Sunday, 10 April 2011

Film Review: A Single Man (Blu-Ray)

Colin Firth is George, an English Professor living in Los Angeles. It's 1962, the Cuba missile crisis is looming and George has just lost the love of his life, Jim, in a fatal car accident while being away from L.A.

A Single Man was co-written (an adaptation of Christopher Isherwood's novel) and directed by Tom Ford, an American fashion designer who previously worked for Gucci and is now running his own fashion label (Colin Firth is of course wearing Tom Ford gear in the film). This is Ford's first film, as a writer, producer and director. That bio made me expect the worst and I was very pleasently surprised. A Single Man is a beautiful, sensual, sad and romantic film: slowly paced and yet fully capturing your attention, you feel compelled to step into George's emotionally upset world while he is trying so hard to convey the image of control on the surface. The fact that George is homosexual is mostly irrelevant; this is the portrait of a lonely man who lost his love of 16 years and stands at a breaking point in his life.

The film is beautifully shot and scored and Colin Firth delivers a stunning performance - his subtlety, the nuances in his play, conveying deep feelings with so little effort, earned him an Acadamy Award nomination in 2010 (he lost to Jeff Bridges, who got the award for his performance in Crazy Heart - not undeservedly, I may add), of course followed by winning the award one year later for "The King's Speech". Firth carries the film, but he is supported by the brilliant Julianne Moore and two young talented Englishmen, Matthew Goode (Match Point, Watchmen, Cemetery Junction) and Nicholas Hoult (About a Boy, The Weather Man, the Channel 4 programme Skins, and soon to be seen in the prequel X-Men: First Class).
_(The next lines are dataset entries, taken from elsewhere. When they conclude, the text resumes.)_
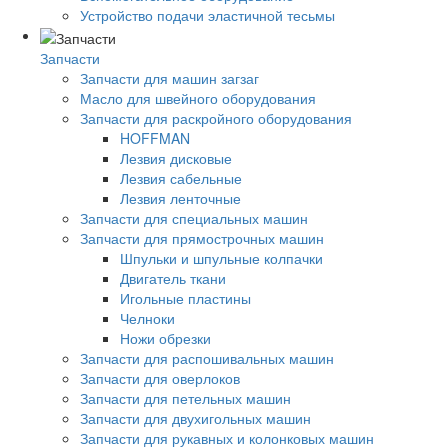
Устройство подачи эластичной тесьмы
Запчасти
Запчасти для машин загзаг
Масло для швейного оборудования
Запчасти для раскройного оборудования
HOFFMAN
Лезвия дисковые
Лезвия сабельные
Лезвия ленточные
Запчасти для специальных машин
Запчасти для прямострочных машин
Шпульки и шпульные колпачки
Двигатель ткани
Игольные пластины
Челноки
Ножи обрезки
Запчасти для распошивальных машин
Запчасти для оверлоков
Запчасти для петельных машин
Запчасти для двухигольных машин
Запчасти для рукавных и колонковых машин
Tom Ford has given us a beautiful work of art - I am looking forward to his future work!

The Blu-Ray provides very good picture and sound quality - this is obviously not a disc to show off your home cinema system, but I think it's still worth the upgrade from the DVD. Only extras are a 16 minute "Making of" and an Audio Commentary by Tom Ford.

7.5/10 - watch this if you liked American Beauty. If you felt uncomfortable watching Brokeback Mountain or My Own Private Idaho, get some therapy to sort out your homophobia and then watch this film.